_課題の指示:_
(1) 剣祖祭の本文のうち「五ヶ所城は、三重県南伊勢町に」から「高さを思わずにはおれません。」までを、「武芸者達」を「武道家達」に置き換えて書き直してください。
(2) 剣祖祭の本文によると、剣祖祭に参集したご縁古武道流派はいくつですか。
(3) 愛洲氏顕彰祭・剣祖祭についての本文を、最後の文の続きから書き進めてください。

_本文:_
########################################
第35回 愛洲氏顕彰祭・剣祖祭
に演武を奉納


月刊「武道」 平成28(2016)年10月号
宝蔵院流高田派槍術 第二十一世宗家 一箭順三

愛洲移香斎の像
 宝蔵院流槍術は8月21日、愛洲氏顕彰祭・剣祖祭に出場し、演武を奉納しました。
 愛洲氏顕彰祭・剣祖祭は、愛洲氏顕彰会と剣祖祭実行委員会が主催し、剣祖と尊崇される愛洲移香斎(1452-1538)を顕彰するため、その居城であった五ヶ所城跡で毎年奉納演武会が開催されて35回目を迎えました。
五ヶ所城は、三重県南伊勢町に所在し、愛洲氏によって築城されたと伝えられる急峻な山上にあります。演武場は鬱蒼と茂る杉木立に囲まれた主郭跡の広場で、高く聳える愛洲公顕彰碑前には神棚が設えられてあります。
 愛洲移香斎の愛洲陰流を受け、新陰流を創始した諸国行脚中の上泉信綱は1563年、南都・宝蔵院に逗留されました。師を迎えた宝蔵院胤栄と柳生宗厳はその神技に感銘を受け共に弟子入りし、後に印可を許され宝蔵院流槍術の基盤を確立しました。こうした剣祖からの道統の深いご縁に感謝し、宝蔵院流槍術は平成26年から毎年参加させて頂いております。
 剣祖祭には愛洲移香斎を敬慕する21ものご縁古武道流派、百数十人が遠く全国から参集し、会場の城跡は武芸者達で埋め尽くされました。改めて師の徳の高さを思わずにはおれません。
########################################
_元データ:_
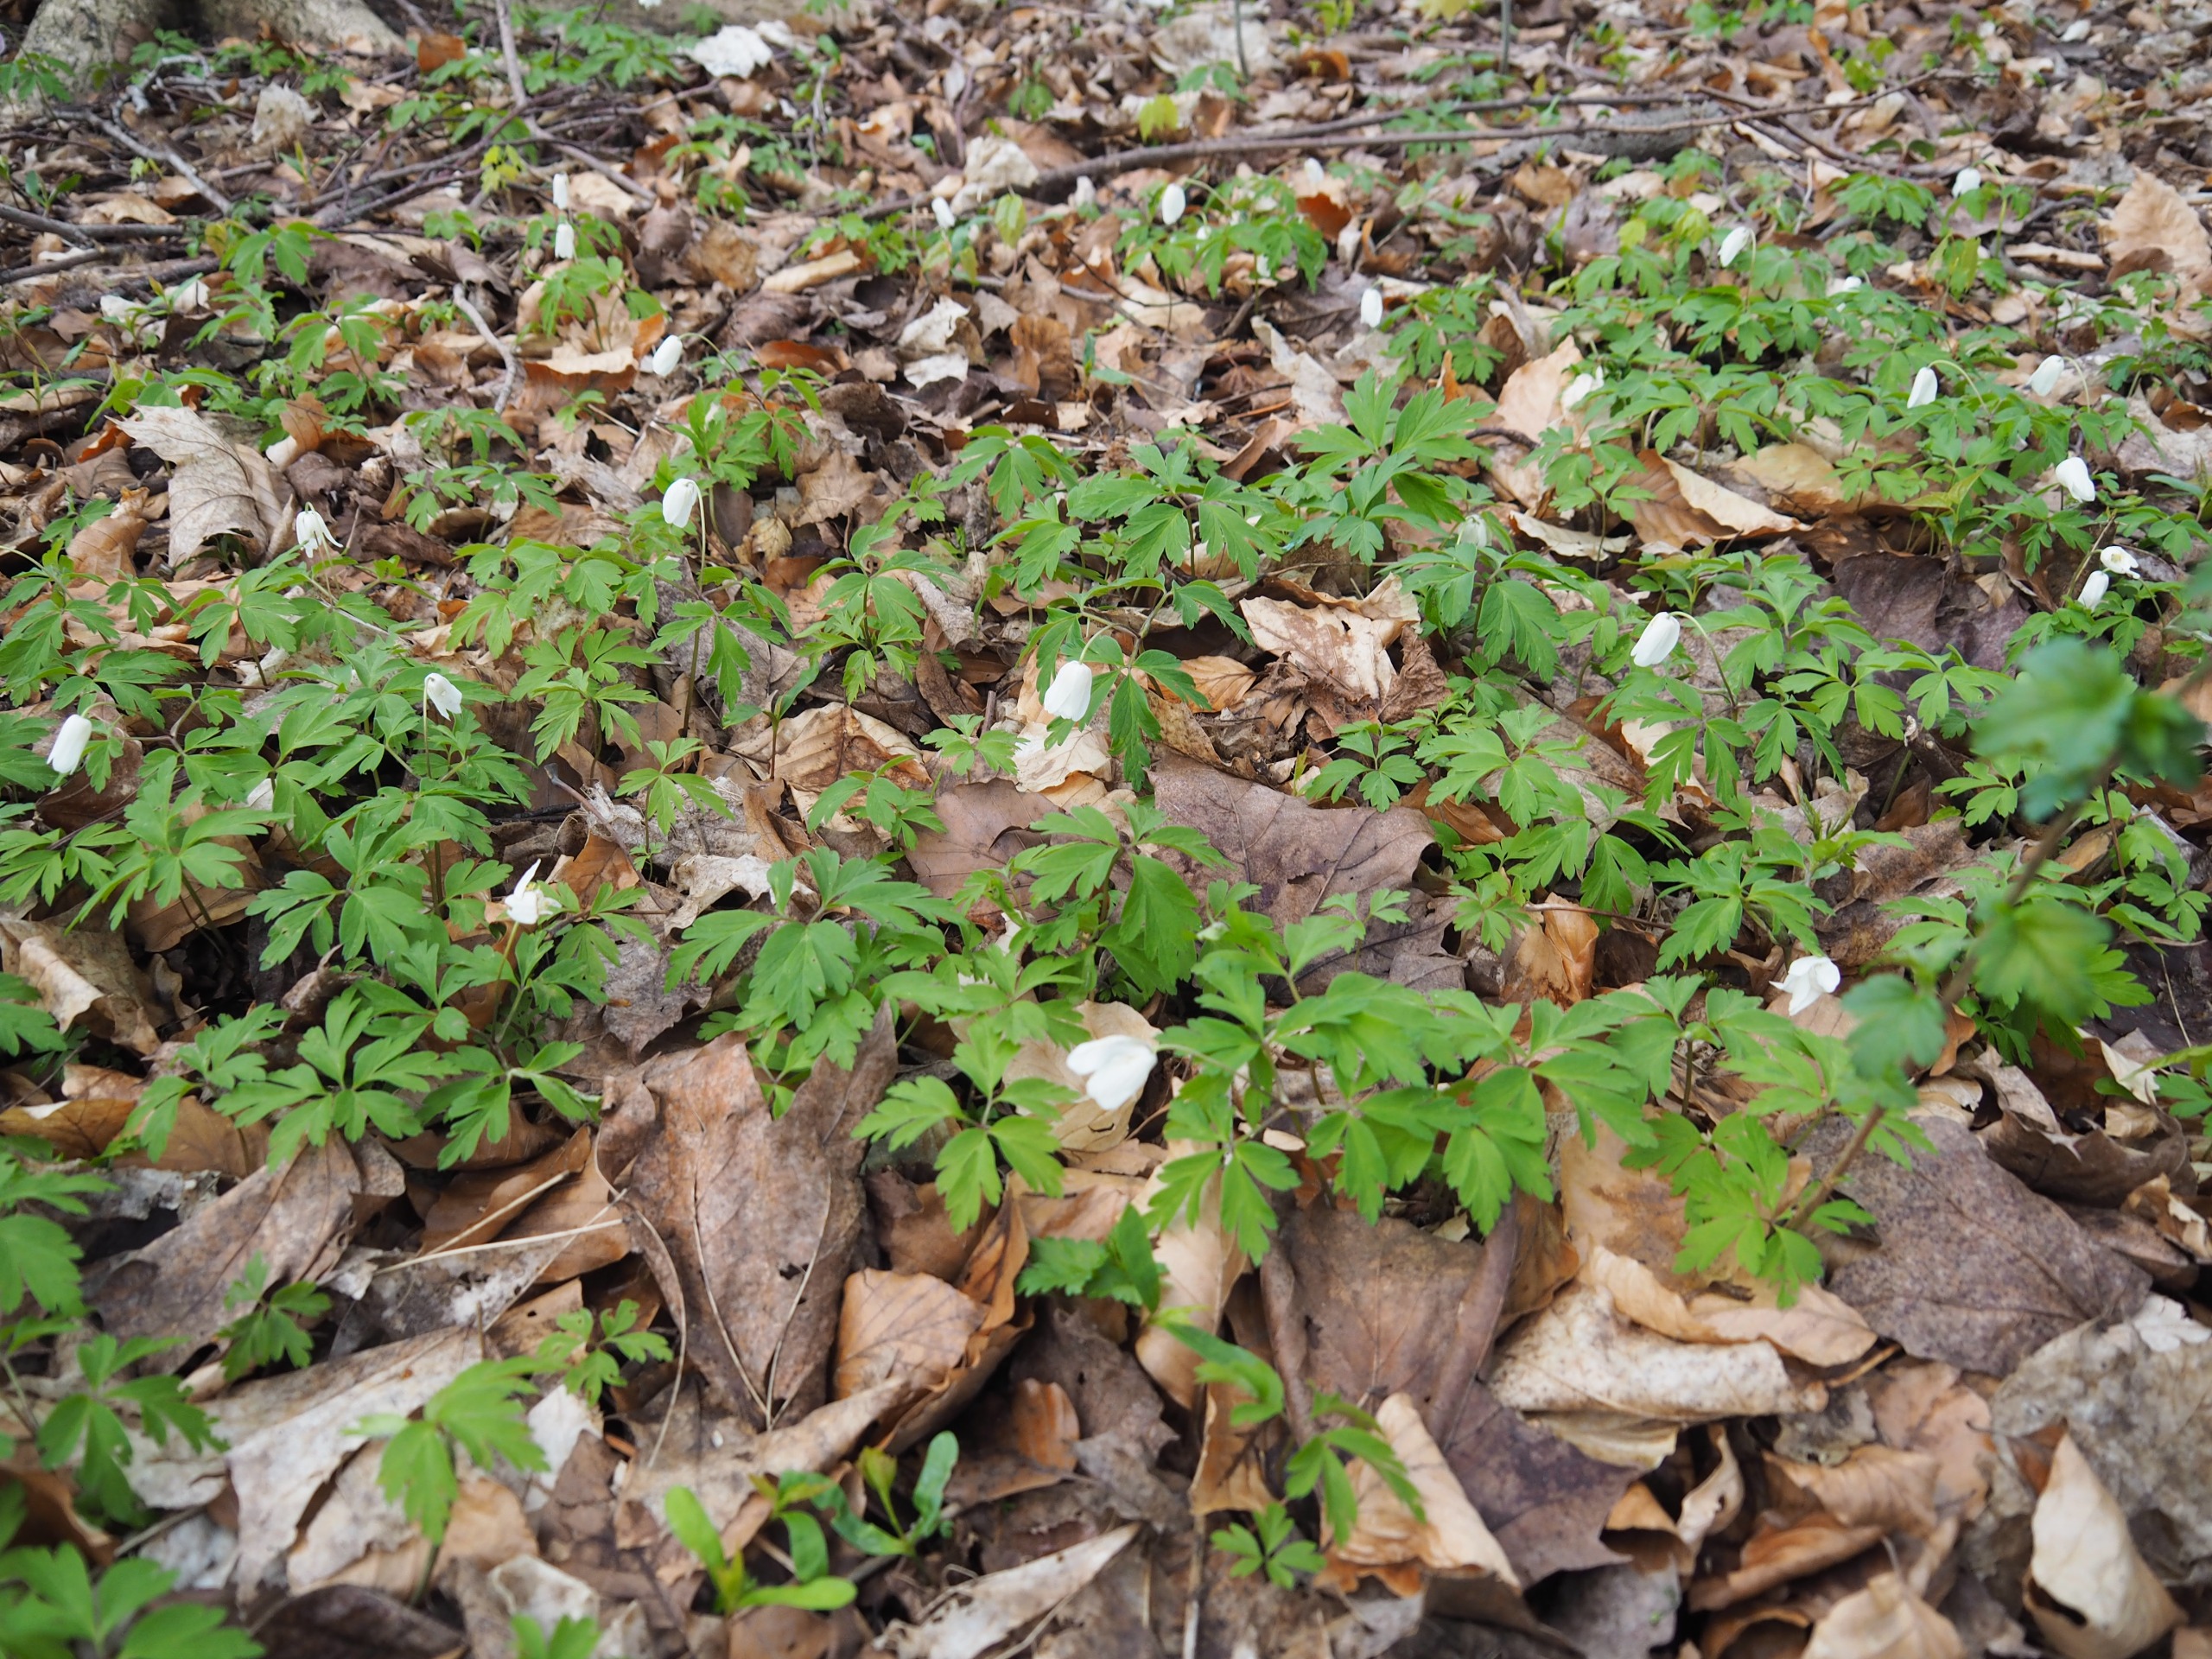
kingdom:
########################################
_課題の解答:_
(1)
五ヶ所城は、三重県南伊勢町に所在し、愛洲氏によって築城されたと伝えられる急峻な山上にあります。演武場は鬱蒼と茂る杉木立に囲まれた主郭跡の広場で、高く聳える愛洲公顕彰碑前には神棚が設えられてあります。
 愛洲移香斎の愛洲陰流を受け、新陰流を創始した諸国行脚中の上泉信綱は1563年、南都・宝蔵院に逗留されました。師を迎えた宝蔵院胤栄と柳生宗厳はその神技に感銘を受け共に弟子入りし、後に印可を許され宝蔵院流槍術の基盤を確立しました。こうした剣祖からの道統の深いご縁に感謝し、宝蔵院流槍術は平成26年から毎年参加させて頂いております。
 剣祖祭には愛洲移香斎を敬慕する21ものご縁古武道流派、百数十人が遠く全国から参集し、会場の城跡は武道家達で埋め尽くされました。改めて師の徳の高さを思わずにはおれません。

(2) 21流派です。

(3)
宝蔵院流槍術は、剣祖を偲び流儀の基本である「表」の型を、宗家 一箭順三・免許 西本昌永、目録 船谷哲司・目録 加藤了嗣の4名で奉納させて頂きました。凛とした空気と木立を吹き抜ける爽やかな風、観客の真剣な眼差しを感じつつ、心地よい緊張感を持って演武を無事納めさせて頂くことが出来ました。
 小山巧南伊勢町長も終始熱心に観覧、応援下さいました。さらに演武会後は、多くの少年剣士が城跡に集まり剣道大会が開催されていました。また麓の「愛洲の館」には立派な武道場が整備されています。南伊勢町は剣祖生誕の町を誇りに武道の振興を町づくりの基本に据えておられるようにお見受けしました。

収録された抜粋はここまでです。